Alternative embodiments will be envisaged by those skilled in the art without departing from the scope of the present invention. For example, rather than using an unoxidised region of the instrument shaft as a return electrode, the whole of the conductive shaft can be oxidised, with the distal end of the oxidised shaft constituting the return electrode. Alternatively, the oxidised shaft can be used as a lead to conduct electrosurgical current from a separate return electrode mounted on the shaft.

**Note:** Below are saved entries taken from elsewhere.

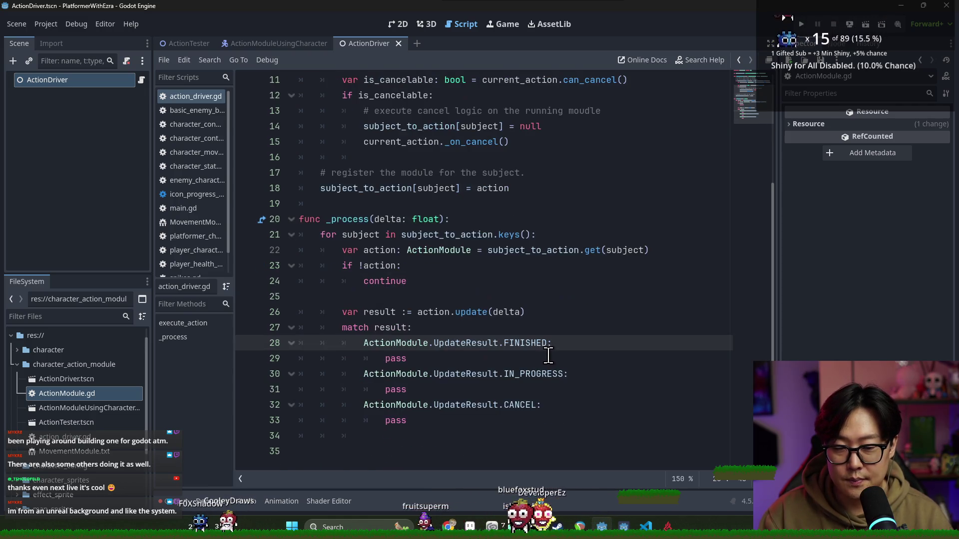
double_click(440, 380)
double_click(550, 375)
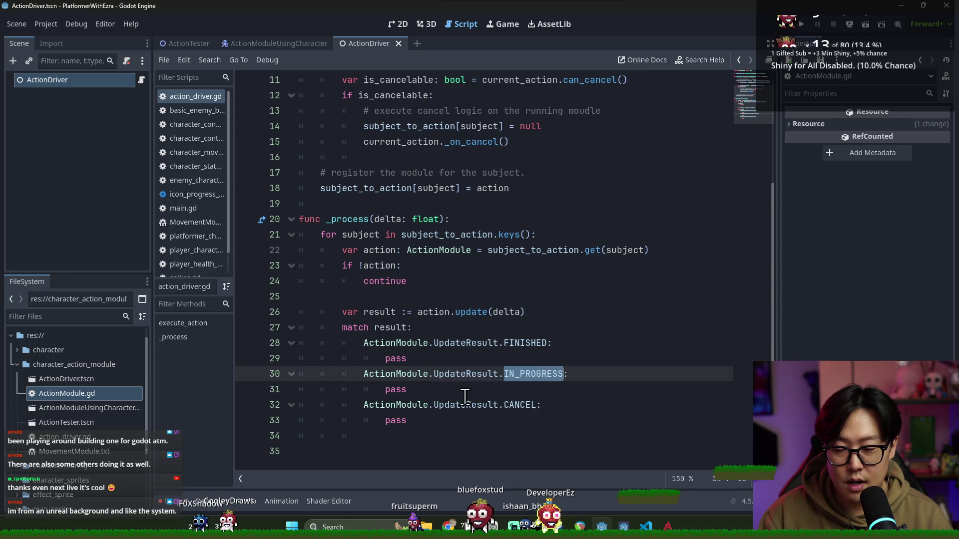
click(409, 391)
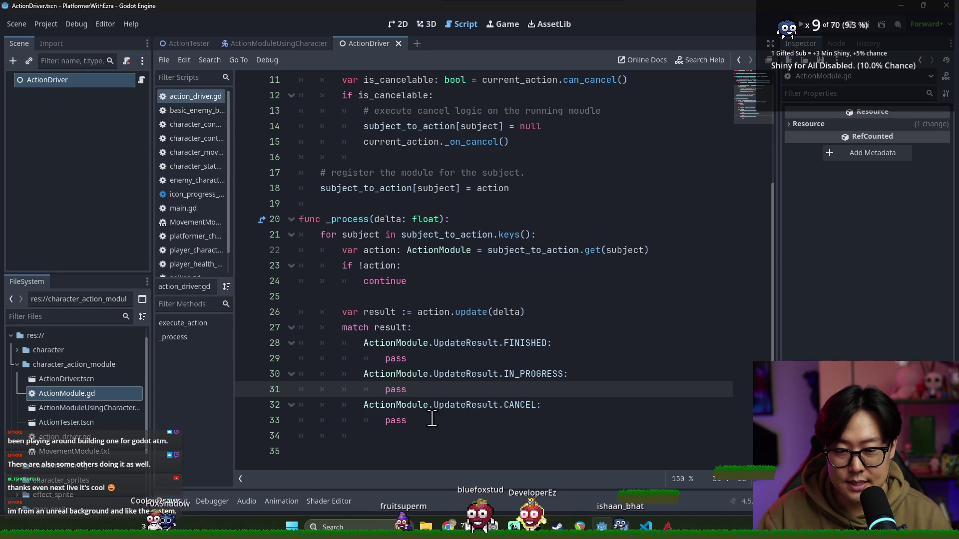
double_click(396, 421)
click(573, 406)
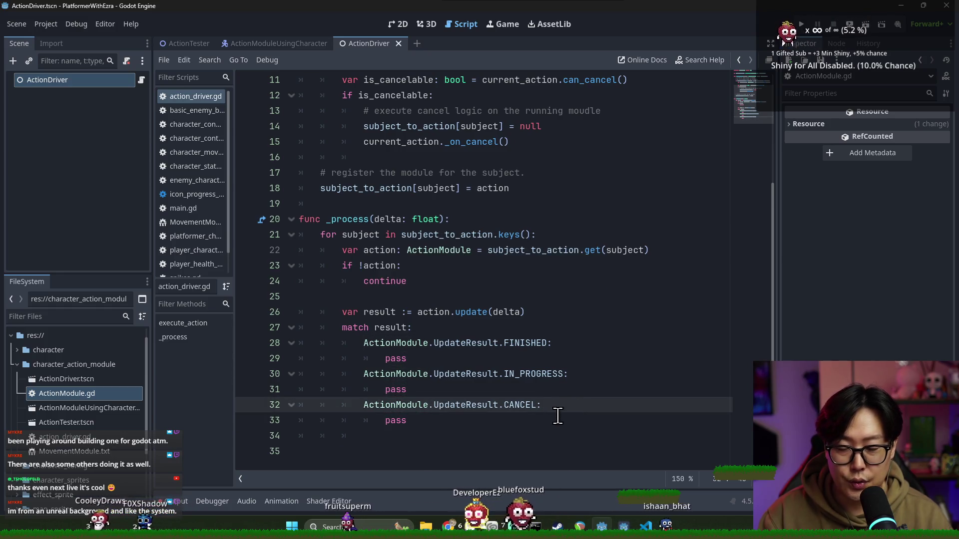
- Add action._on_cancel() as the first line of the CANCEL case, copied from the earlier cancel call
key(Return)
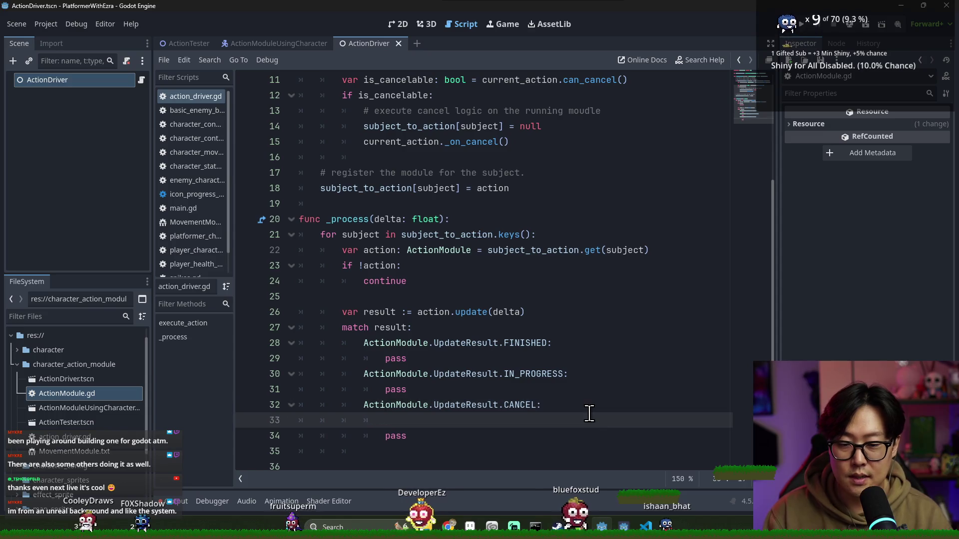
scroll(435, 358, up, 4)
scroll(409, 360, down, 4)
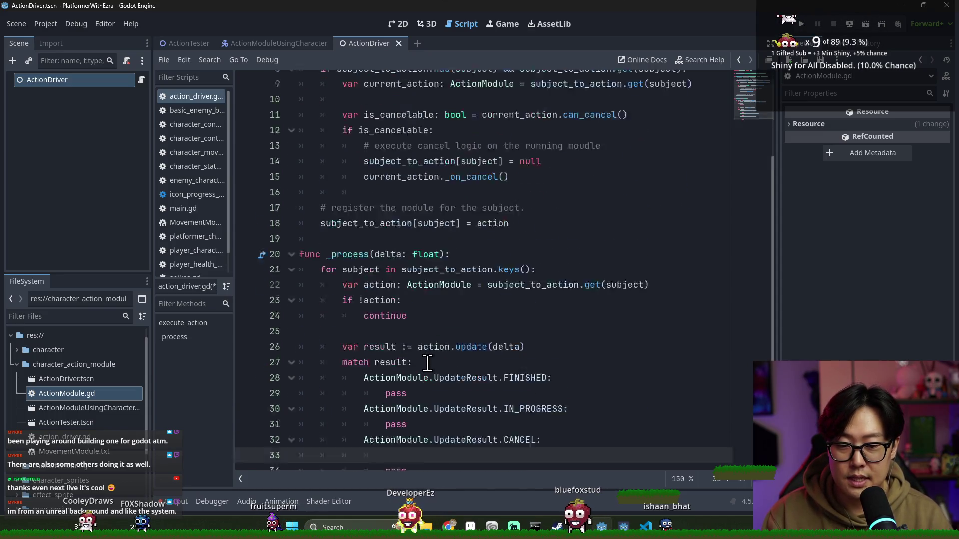
scroll(429, 300, up, 2)
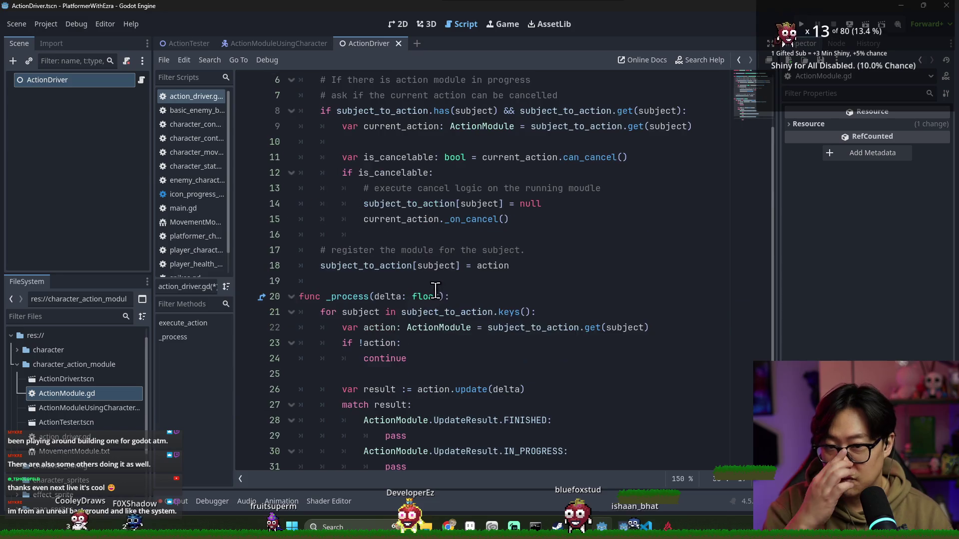
drag(365, 219, 510, 219)
key(ctrl+c)
scroll(523, 300, down, 2)
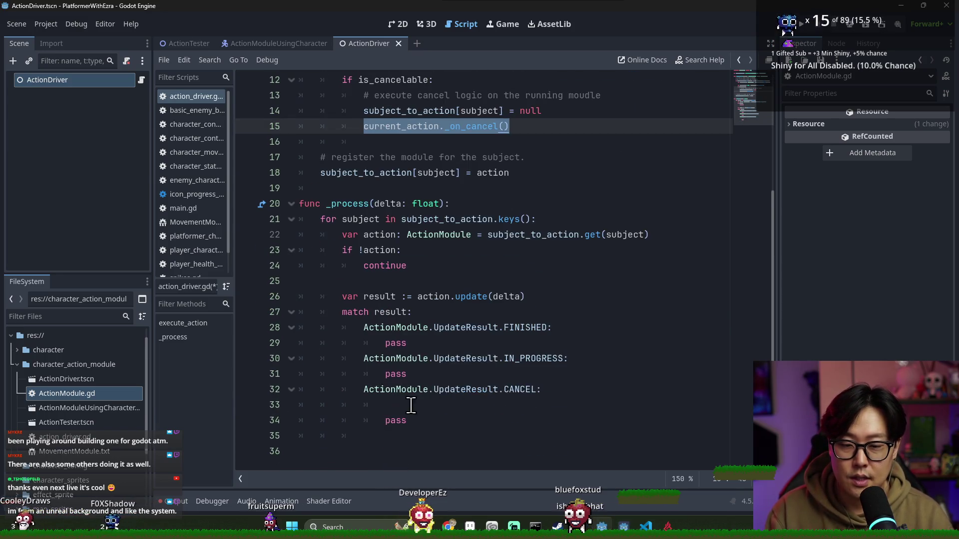
click(508, 406)
key(ctrl+v)
double_click(389, 250)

Whichever type of instrument is employed, the shaft 5 does not have an insulating sleeve fitted thereto, the oxidised surface 7 being sufficient to visibly distinguish those areas of the instrument designed for tissue contact from other areas of the instrument not intended for tissue contact.

Claims

1. An electrosurgical instrument for the treatment of tissue in the presence of an electrically-conductive fluid medium, the instrument comprising a handle, an instrument shaft extending from the handle, and an electrode assembly at the distal end of the shaft, the electrode assembly comprising a tissue treatment electrode and a return electrode which is electrically insulated from the tissue treatment electrode by means of an insulation member, the instrument including first and second connections by which the tissue treatment electrode and the return electrode may be connected to a source of electrosurgical energy, the tissue treatment electrode having an exposed surface for treating tissue, and the return electrode having a fluid contact surface so as to define, in use, a conductive fluid path that completes an electrical circuit between the tissue treatment electrode and the return electrode, wherein the instrument shaft provides a conductive pathway between one of the electrodes and one of the first and second connections, characterised in that the instrument shaft has been subjected to a surface treatment such that its surface has been altered while maintaining its electrical conductivity.

2. An electrosurgical instrument according to claim 1, wherein the surface treated shaft is exposed along the majority of its length.

3. An electrosurgical instrument according to claim 2, wherein the surface treated shaft is exposed along its entire length.

4. An electrosurgical instrument according to any of claims 1 to 3, wherein the surface treatment provides a matt finish for the instrument shaft.

5. An electrosurgical instrument according to any of claims 1 to 4, wherein the surface treatment provides a coloured finish, the colour of the surface being different from that of the original instrument shaft

6. An electrosurgical instrument according to any preceding claim, wherein the surface treatment results in the surface of the shaft being oxidised.

7. An electrosurgical instrument according to any preceding claim, wherein the surface treatment is selected from a list of treatments including phosphate conversion coating, zinc or manganese phosphating, black oxide conversion coating, chrome or nickel plating, or ferritic nitrocarburising.

8. An electrosurgical instrument according to any of claims 1 to 5, wherein the surface treatment comprises depositing a coating on the instrument shaft.